Scanning the Immunopathogenesis of Psoriasis

Abstract

Psoriasis is a chronic inflammatory skin disease, the immunologic model of which has been profoundly revised following recent advances in the understanding of its pathophysiology. In the current model, a crosstalk between keratinocytes, neutrophils, mast cells, T cells, and dendritic cells is thought to create inflammatory and pro-proliferative circuits mediated by chemokines and cytokines. Various triggers, including recently identified autoantigens, Toll-like receptor agonists, chemerin, and thymic stromal lymphopoietin may activate the pathogenic cascade resulting in enhanced production of pro-inflammatory and proliferation-inducing mediators such as interleukin (IL)-17, tumor necrosis factor (TNF)-α, IL-23, IL-22, interferon (IFN)-α, and IFN-γ by immune cells. Among these key cytokines lie therapeutic targets for currently approved antipsoriatic therapies. This review aims to provide a comprehensive overview on the immune-mediated mechanisms characterizing the current pathogenic model of psoriasis.

Keywords: IL-17; IL-23; autoantigen; autoreactive T cells; chemokines; cytokines; dendritic cells; immunology; pathogenesis; psoriasis.

Figure 1

The pathogenic model based on the IL-23/IL-17 axis inducing the development of psoriatic phenotype. Multiple factors induce mDCs activation with consequent IL-23 production (IFN-α, TSLP), that, in turn, stimulates mainly T cell subsets, but also ILC3, mast cells, and neutrophils, to secrete IL-17. Other cytokines derived from T cells, mast cells, and ILC3 (IL-22, IL-17F, and IL-21), and from mDCs (TNFα, NO, and IL-20) contribute to the development of psoriatic skin. Autoantigens involved in this pathway are highlighted in yellow. T17 and T22 cells represent all T cell subsets producing mainly IL-17 and IL-22, respectively. The IL-23/IL17 axis, the main immune pathway in psoriasis pathogenesis, is highlighted in red, while the other immune signals are designed in blue. CCL: CC chemokine ligands; CXCL: chemokine (C-X-C motif) ligand; ADAMTSL5: Thrombospondin Type 1 motif-like 5; β-DEF: β-defenins; IFN: interferon; IL: interleukin; KC: keratinocyte; mDC: myeloid Dendritic Cell; NKT: Natural Killer T cell; NO: nitric oxide; pDC: plasmacytoid Dendritic Cells; TNF: tumor necrosis factor; TSLP: Thymic stromal lymphopoietin.

Figure 2

Therapeutic “hierarchy” of pathogenic cytokines in psoriasis. (A) The shooting target shows the best targets for treatment of psoriasis (IL-17, IL-23, and TNF-α).
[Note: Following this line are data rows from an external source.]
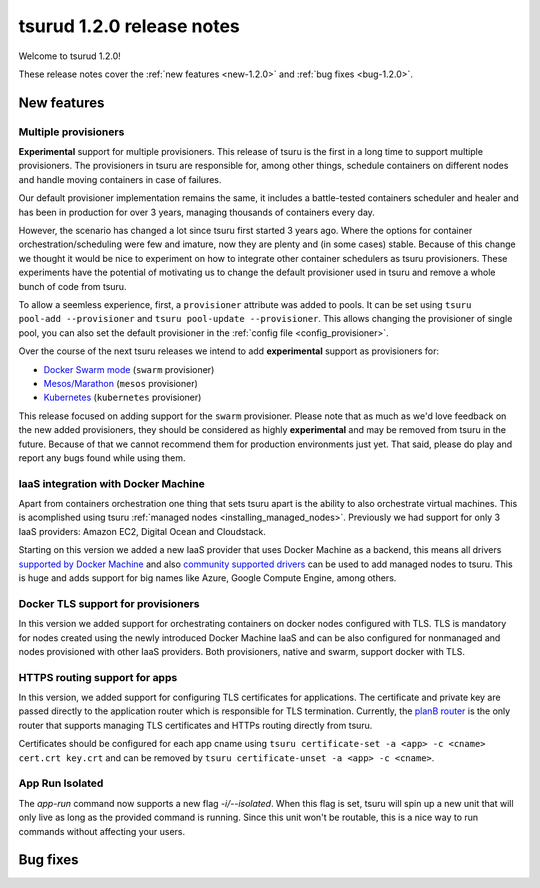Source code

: .. Copyright 2017 tsuru authors. All rights reserved.
   Use of this source code is governed by a BSD-style
   license that can be found in the LICENSE file.

==========================
tsurud 1.2.0 release notes
==========================

Welcome to tsurud 1.2.0!

These release notes cover the :ref:`new features <new-1.2.0>` and :ref:`bug
fixes <bug-1.2.0>`.

.. _new-1.2.0:

New features
============

Multiple provisioners
---------------------

**Experimental** support for multiple provisioners. This release of tsuru is
the first in a long time to support multiple provisioners. The provisioners in
tsuru are responsible for, among other things, schedule containers on different
nodes and handle moving containers in case of failures.

Our default provisioner implementation remains the same, it includes a
battle-tested containers scheduler and healer and has been in production for
over 3 years, managing thousands of containers every day.

However, the scenario has changed a lot since tsuru first started 3 years ago.
Where the options for container orchestration/scheduling were few and imature,
now they are plenty and (in some cases) stable. Because of this change we
thought it would be nice to experiment on how to integrate other container
schedulers as tsuru provisioners. These experiments have the potential of
motivating us to change the default provisioner used in tsuru and remove a
whole bunch of code from tsuru.

To allow a seemless experience, first, a ``provisioner`` attribute was added to
pools. It can be set using ``tsuru pool-add --provisioner`` and ``tsuru
pool-update --provisioner``. This allows changing the provisioner of single
pool, you can also set the default provisioner in the :ref:`config file
<config_provisioner>`.

Over the course of the next tsuru releases we intend to add **experimental**
support as provisioners for:

* `Docker Swarm mode <https://docs.docker.com/engine/swarm/>`_ (``swarm``
  provisioner)
* `Mesos/Marathon <https://mesosphere.github.io/marathon/>`_ (``mesos``
  provisioner)
* `Kubernetes <http://kubernetes.io/>`_ (``kubernetes`` provisioner)

This release focused on adding support for the ``swarm`` provisioner. Please
note that as much as we'd love feedback on the new added provisioners, they
should be considered as highly **experimental** and may be removed from tsuru
in the future. Because of that we cannot recommend them for production
environments just yet. That said, please do play and report any bugs found
while using them.

IaaS integration with Docker Machine
------------------------------------

Apart from containers orchestration one thing that sets tsuru apart is the
ability to also orchestrate virtual machines. This is acomplished using tsuru
:ref:`managed nodes <installing_managed_nodes>`. Previously we had support for
only 3 IaaS providers: Amazon EC2, Digital Ocean and Cloudstack.

Starting on this version we added a new IaaS provider that uses Docker Machine
as a backend, this means all drivers `supported by Docker Machine
<https://github.com/docker/machine/tree/master/drivers>`_ and also `community
supported drivers
<https://github.com/docker/docker.github.io/blob/master/machine/AVAILABLE_DRIVER_PLUGINS.md>`_
can be used to add managed nodes to tsuru. This is huge and adds support for
big names like Azure, Google Compute Engine, among others.

Docker TLS support for provisioners
-----------------------------------

In this version we added support for orchestrating containers on docker nodes
configured with TLS. TLS is mandatory for nodes created using the newly
introduced Docker Machine IaaS and can be also configured for nonmanaged and nodes
provisioned with other IaaS providers. Both provisioners, native and swarm, support
docker with TLS.

HTTPS routing support for apps
------------------------------

In this version, we added support for configuring TLS certificates for applications.
The certificate and private key are passed directly to the application router which is
responsible for TLS termination. Currently, the `planB router <https://github.com/tsuru/planb>`_ is the
only router that supports managing TLS certificates and HTTPs routing directly from tsuru.

Certificates should be configured for each app cname using ``tsuru certificate-set -a <app> -c <cname> cert.crt key.crt``
and can be removed by ``tsuru certificate-unset -a <app> -c <cname>``.

App Run Isolated
----------------

The `app-run` command now supports a new flag `-i/--isolated`. When this flag is set,
tsuru will spin up a new unit that will only live as long as the provided command is
running. Since this unit won't be routable, this is a nice way to run commands without affecting
your users.

.. _bug-1.2.0:

Bug fixes
=========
Moving away from the center, other pathogenic cytokines have proved to be less therapeutically relevant because their blockade resulted in a poor clinical response [11,128,129,130,131,132]; (B) key-cytokines (IFNα, TNFα, IL-23, and IL-17) in upstream and downstream points within the psoriatic inflammatory cascade, and other relevant contributors: IFN-γ, IL-22, IL-1F9, IL-8, and CCL20. CCL: CC chemokine ligands; IFN: interferon; IL: interleukin; TNF: tumor necrosis factor.

Figure 3

Feed-forward inflammatory circuits involving keratinocytes. IL-17 auto-amplifies its signal through the stimulation of keratinocytes which then produce CCL20 (A) or other chemoattractans (B) recruiting IL-17-producing T cells (A) and other inflammatory cells. In a similar auto-sustaining manner, IFN-γ-secreting T cells are recruited through keratinocyte production of chemokines (CXCL9-11) induced by IFN-γ (C). CCL: CC chemokine ligands; CCR: C-C chemokine receptor; CXCL: chemokine (C-X-C motif) ligand; CXCR: C-X-C motif chemokine receptor; IFN: interferon; IL: interleukin; KC: keratinocyte; Th: T helper; Tc: T cytotoxic; TNF: tumor necrosis factor.

Figure 4

Activation of pDCs. Self-nucleic acids (both DNA and RNA) derived from damaged cells when complexed with AMPs, including LL37, and Th17-derived cytokine IL-26, can activate pDCs through TLR activation. pDCs migration and activation can be also induced by chemerin, an inflammatory protein mainly secreted by fibroblasts. pDCs: plasmacytoid Dendritic Cells; TLR: Toll-like Receptor.